» **Document extract**
- Official artwork of Lumine (left) and Aether (right)
- First appearance: Genshin Impact (2020)
- Voiced by: English Male:; Zach Aguilar; Female:; Sarah Miller-Crews; Chinese Male:; Luyin; Female:; Yanning; Japanese Male:; Shun Horie; Female:; Aoi Yūki; Korean Male:; Lee Kyung-tae; Female:; Lee Sae-ah;

In-universe information
- Full name: Aether (male); Lumine (female);
- Weapon: Sword
- Home: Teyvat
- Element: All

= Traveler (Genshin Impact) =

Video game protagonist

The Traveler (旅行者 (Lǚxíngzhě)), alternatively known by their canonical names Aether (EE-ther; 空 (Kōng, air)) or Lumine (loo-MEEN; 荧 (Yíng, light)), is the main protagonist of the video game Genshin Impact, developed by miHoYo. The Traveler has been playable since the game's September 2020 release. In the game, they travel with their guide Paimon across the fantasy world of Teyvat in search of their lost sibling while becoming involved in local political conflicts and the conspiracies of the antagonistic Abyss Order. They are an interstellar traveler from outside of Teyvat with the ability to manipulate elemental magic without a Vision, which is an external magical device that is normally required for most characters to control the elements. As the story progresses, they unlock the ability to use each element.

The Traveler's characterization has long existed in tension between that of an independent character and a vehicle for player self-insertion. Their dialogue is very limited, and their personality is conveyed mostly through their actions, prompting discussion among critics about their marginalization and their role as a silent protagonist. At the same time, the game's emotional storyline between the Traveler and their sibling has been regarded as one of its more deeply-developed narrative driving forces.

» **Questions on the material**
1 > Name every language the Traveler profile lists voice actors for.
2 > In the Traveler profile, who guides the Traveler across Teyvat?
3 > Carry on the Genshin Impact Traveler article from its final sentence.
The listing that comes next is from a different source.

» **Supplied material**
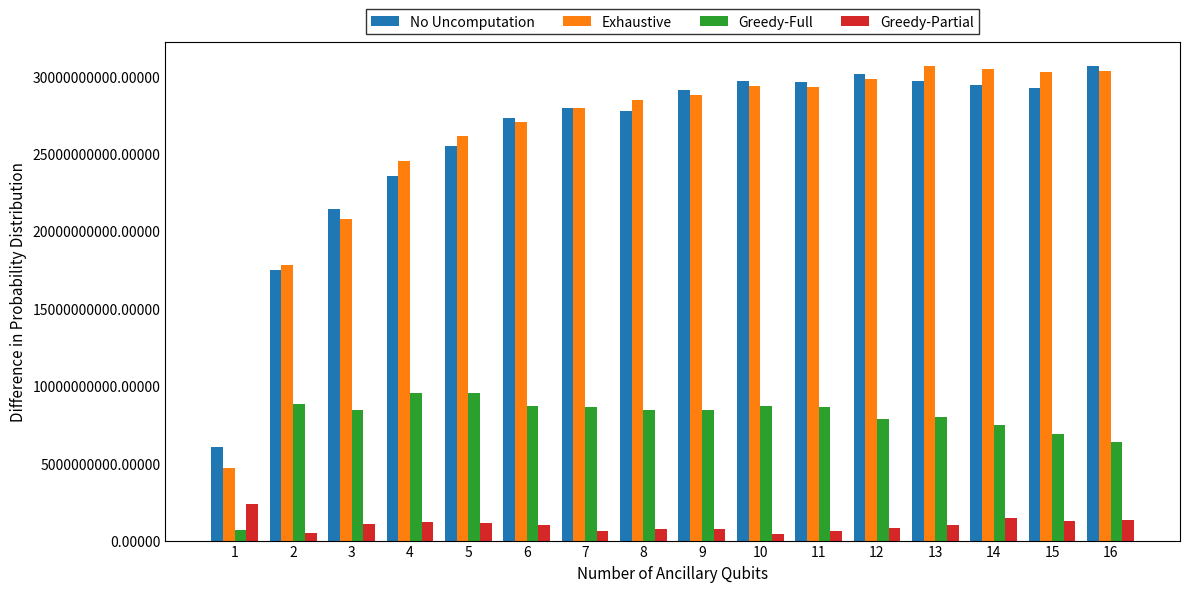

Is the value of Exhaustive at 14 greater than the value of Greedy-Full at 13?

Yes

» **Solved tasks**
1 > English, Chinese, Japanese, Korean

2 > Paimon

3 >
== Background ==
The Traveler is the main protagonist of Genshin Impact. They appeared in the game's beta trailer in June 2019, and made their debut when the game launched in September 2020. At the start of the game, players must select one of two twin siblings as their playable Traveler: Aether (the older brother) or Lumine (the younger sister). The two Travelers are identical in terms of gameplay and story. Players can choose to name the Traveler themselves at the beginning of the game, but this custom name does not affect the story's development; they can also change the Traveler's birthday. In the game, nearly all characters refer to the Traveler as their custom name or by certain titles; only Aether and Lumine themselves call each other by their real name. Unlike most characters in the game, the Traveler can use multiple elements. In January 2026, the development team introduced a new outfit for the Traveler, along with additional enhancement effects, which players can obtain after completing certain quests.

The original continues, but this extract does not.